Transcribe only the lines from the one containing "التعامل مع الحساسيات" through the final line of the entries below, exactly, and exclude the pictures.

⟨

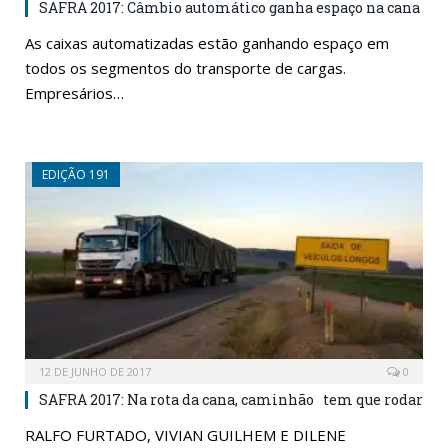
SAFRA 2017: Câmbio automático ganha espaço na cana
As caixas automatizadas estão ganhando espaço em
todos os segmentos do transporte de cargas.
Empresários…
EDIÇÃO 191
12 DE JUNHO DE 2017
0
SAFRA 2017: Na rota da cana, caminhão tem que rodar
RALFO FURTADO, VIVIAN GUILHEM E DILENE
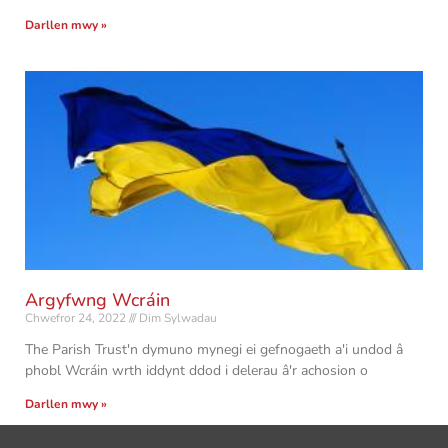
Darllen mwy »
Argyfwng Wcráin
Chwefror 24, 2022
Dim Sylwadau
The Parish Trust'n dymuno mynegi ei gefnogaeth a'i undod â
phobl Wcráin wrth iddynt ddod i delerau â'r achosion o
Darllen mwy »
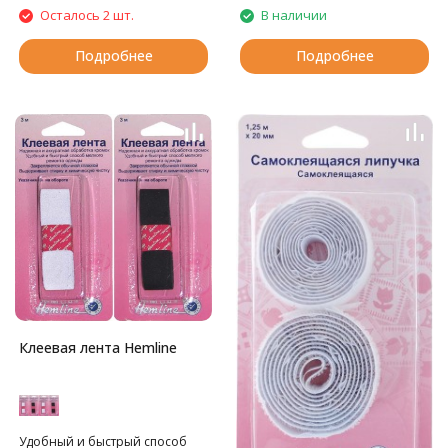
Осталось 2 шт.
В наличии
Подробнее
Подробнее
Клеевая лента Hemline
Удобный и быстрый способ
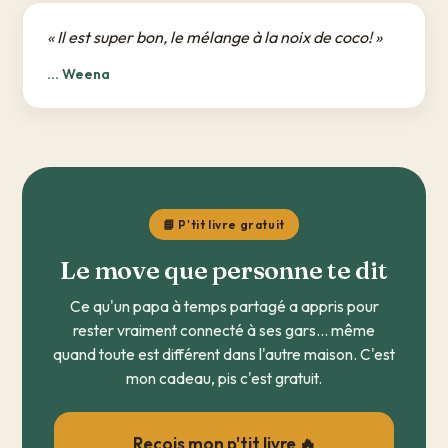
« Il est super bon, le mélange à la noix de coco! »
... Weena
📘 P'tit livre gratuit
Le move que personne te dit
Ce qu'un papa à temps partagé a appris pour
rester vraiment connecté à ses gars... même
quand toute est différent dans l'autre maison. C'est
mon cadeau, pis c'est gratuit.
Reçois mon p'tit livre 🔥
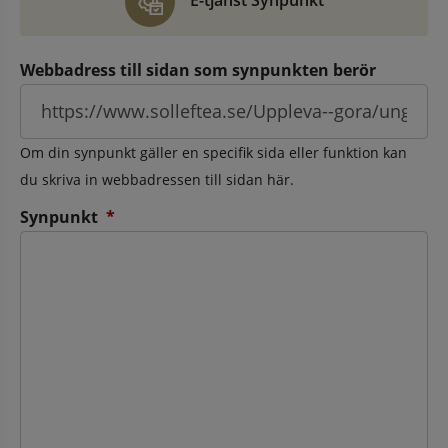
E-tjänst Synpunkt
Webbadress till sidan som synpunkten berör
Om din synpunkt gäller en specifik sida eller funktion kan
du skriva in webbadressen till sidan här.
(obligatorisk)
Synpunkt
*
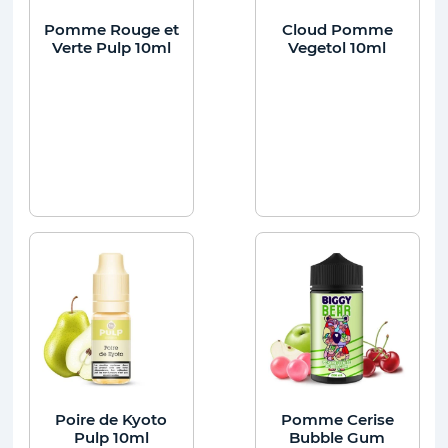
Pomme Rouge et
Cloud Pomme
Verte Pulp 10ml
Vegetol 10ml
Poire de Kyoto
Pomme Cerise
Pulp 10ml
Bubble Gum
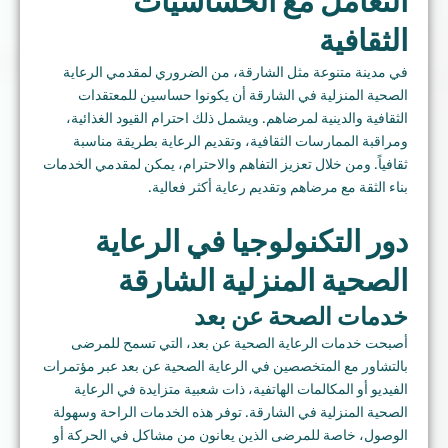
التعامل مع الحساسيات
الثقافية
في مدينة متنوعة مثل الشارقة، من الضروري لمقدمي الرعاية
الصحية المنزلية في الشارقة أن يكونوا حساسين للمعتقدات
الثقافية والدينية لمرضاهم. ويشمل ذلك احترام القيود الغذائية،
ومراقبة الممارسات الثقافية، وتقديم الرعاية بطريقة مناسبة
ثقافياً. ومن خلال تعزيز التفاهم والاحترام، يمكن لمقدمي الخدمات
بناء الثقة مع مرضاهم وتقديم رعاية أكثر فعالية.
دور التكنولوجيا في الرعاية
الصحية المنزلية الشارقة
خدمات الصحة عن بعد
أصبحت خدمات الرعاية الصحية عن بعد، التي تسمح للمرضى
بالتشاور مع المتخصصين في الرعاية الصحية عن بعد عبر مؤتمرات
الفيديو أو المكالمات الهاتفية، ذات شعبية متزايدة في الرعاية
الصحية المنزلية في الشارقة. توفر هذه الخدمات الراحة وسهولة
الوصول، خاصة للمرضى الذين يعانون من مشاكل في الحركة أو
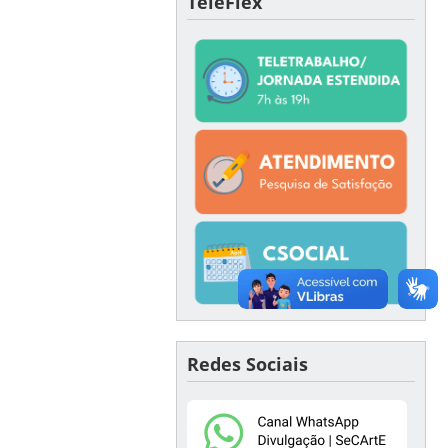
TeleFlex
Redes Sociais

⟩

• Exercise response
التعامل مع الحساسيات
الثقافية
في مدينة متنوعة مثل الشارقة، من الضروري لمقدمي الرعاية
الصحية المنزلية في الشارقة أن يكونوا حساسين للمعتقدات
الثقافية والدينية لمرضاهم. ويشمل ذلك احترام القيود الغذائية،
ومراقبة الممارسات الثقافية، وتقديم الرعاية بطريقة مناسبة
ثقافياً. ومن خلال تعزيز التفاهم والاحترام، يمكن لمقدمي الخدمات
بناء الثقة مع مرضاهم وتقديم رعاية أكثر فعالية.
دور التكنولوجيا في الرعاية
الصحية المنزلية الشارقة
خدمات الصحة عن بعد
أصبحت خدمات الرعاية الصحية عن بعد، التي تسمح للمرضى
بالتشاور مع المتخصصين في الرعاية الصحية عن بعد عبر مؤتمرات
الفيديو أو المكالمات الهاتفية، ذات شعبية متزايدة في الرعاية
الصحية المنزلية في الشارقة. توفر هذه الخدمات الراحة وسهولة
الوصول، خاصة للمرضى الذين يعانون من مشاكل في الحركة أو
TeleFlex
Redes Sociais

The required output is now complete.